╭──

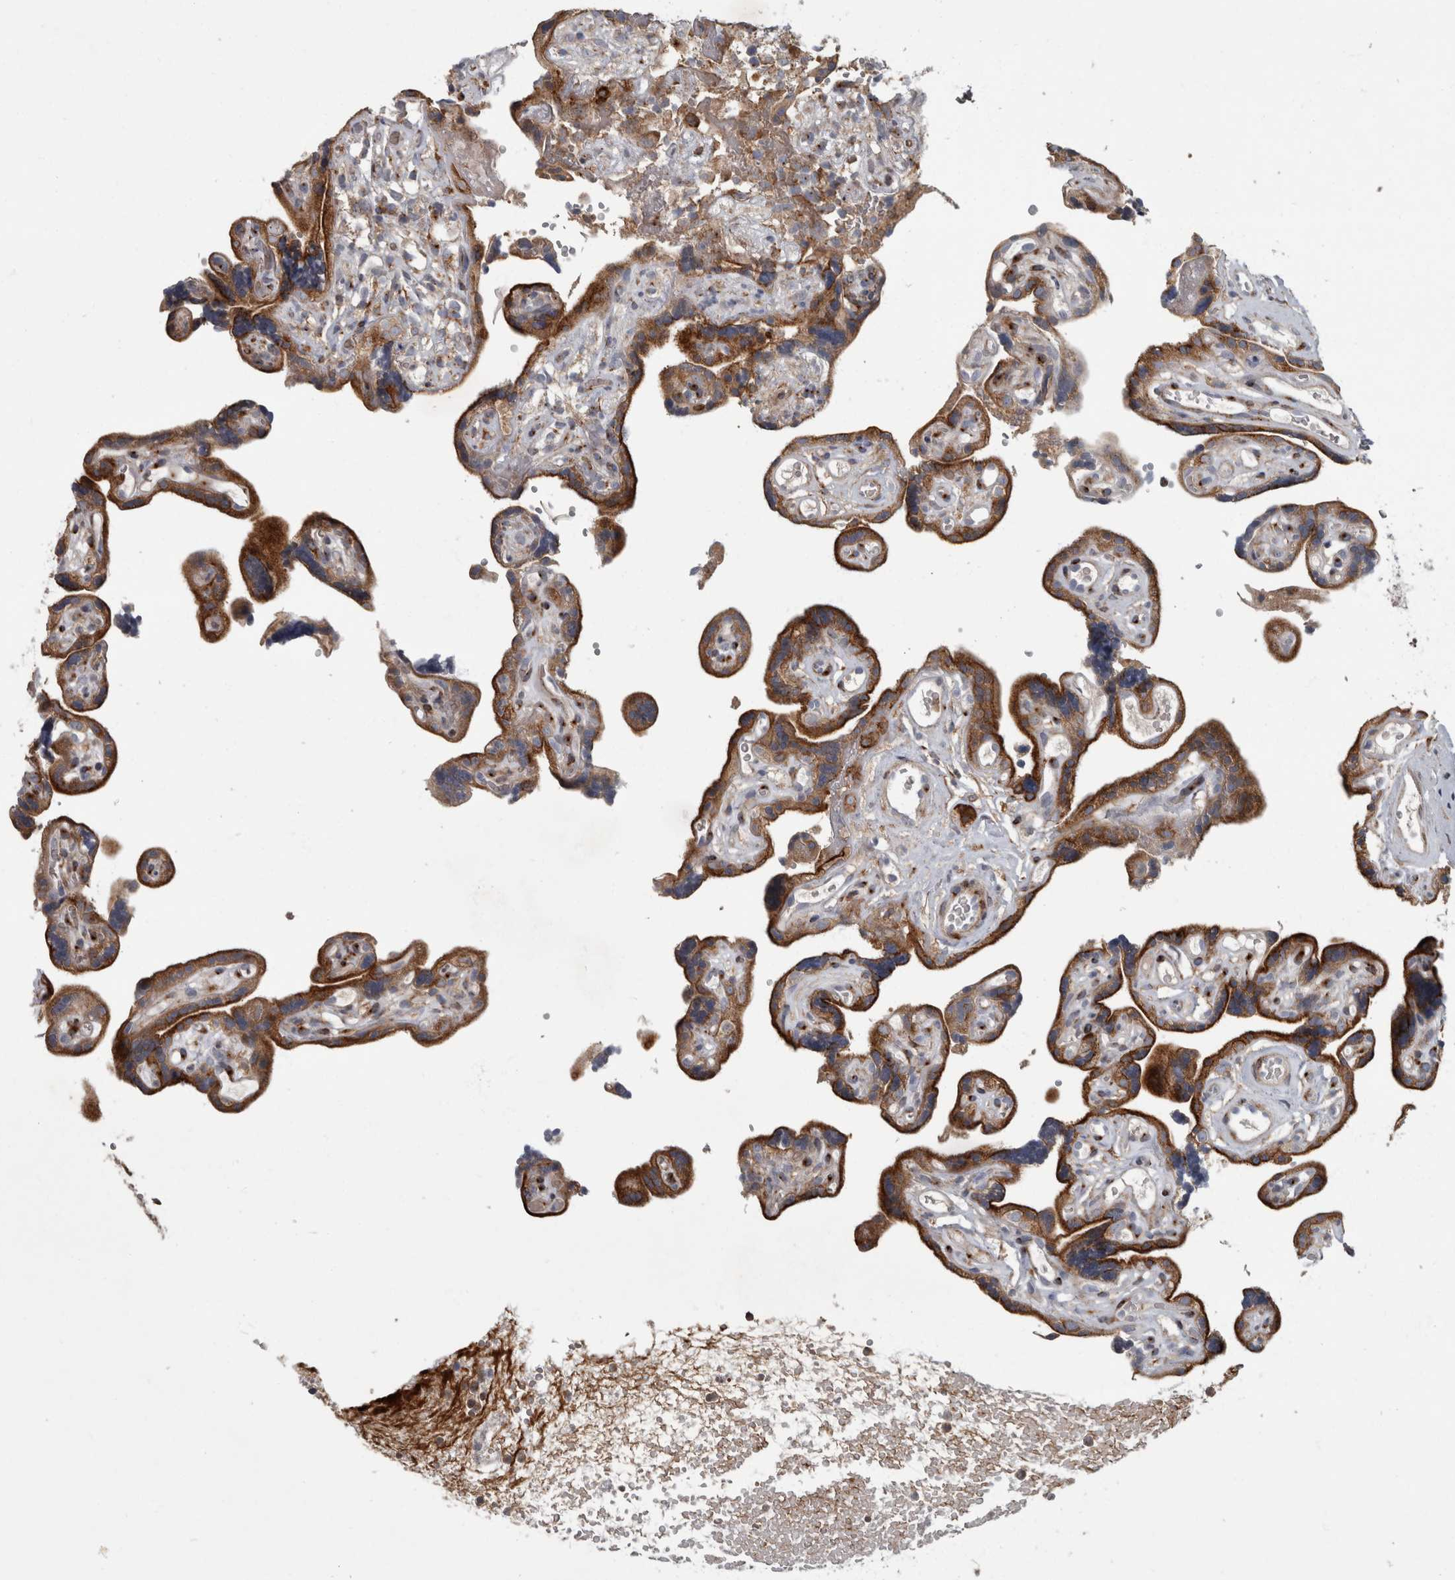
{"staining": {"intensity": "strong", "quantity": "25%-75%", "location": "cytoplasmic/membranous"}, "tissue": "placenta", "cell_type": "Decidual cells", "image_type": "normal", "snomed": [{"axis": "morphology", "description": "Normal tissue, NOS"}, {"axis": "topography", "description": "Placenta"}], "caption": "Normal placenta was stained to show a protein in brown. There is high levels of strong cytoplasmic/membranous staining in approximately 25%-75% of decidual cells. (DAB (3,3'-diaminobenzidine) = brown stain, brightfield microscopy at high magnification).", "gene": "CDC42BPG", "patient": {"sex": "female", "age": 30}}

╰──
╭──

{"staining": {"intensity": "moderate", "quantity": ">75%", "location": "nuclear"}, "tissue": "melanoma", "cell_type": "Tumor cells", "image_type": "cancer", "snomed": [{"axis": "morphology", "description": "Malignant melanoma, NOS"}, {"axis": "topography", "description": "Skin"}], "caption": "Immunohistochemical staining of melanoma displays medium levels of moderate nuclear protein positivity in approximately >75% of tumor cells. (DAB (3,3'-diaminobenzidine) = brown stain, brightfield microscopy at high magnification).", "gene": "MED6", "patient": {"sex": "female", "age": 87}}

╰──
╭──

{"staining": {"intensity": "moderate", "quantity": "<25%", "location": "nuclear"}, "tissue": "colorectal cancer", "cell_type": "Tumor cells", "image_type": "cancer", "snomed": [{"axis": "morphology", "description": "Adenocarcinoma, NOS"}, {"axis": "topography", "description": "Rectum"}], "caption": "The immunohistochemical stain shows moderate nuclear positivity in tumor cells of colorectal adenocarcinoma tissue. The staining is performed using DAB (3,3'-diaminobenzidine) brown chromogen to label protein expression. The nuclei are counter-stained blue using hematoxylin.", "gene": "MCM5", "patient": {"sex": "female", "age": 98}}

╰──

YOUR INSTRUCTIONS
Number of lines above containing "levels": state it and nothing else.

SOLUTION
2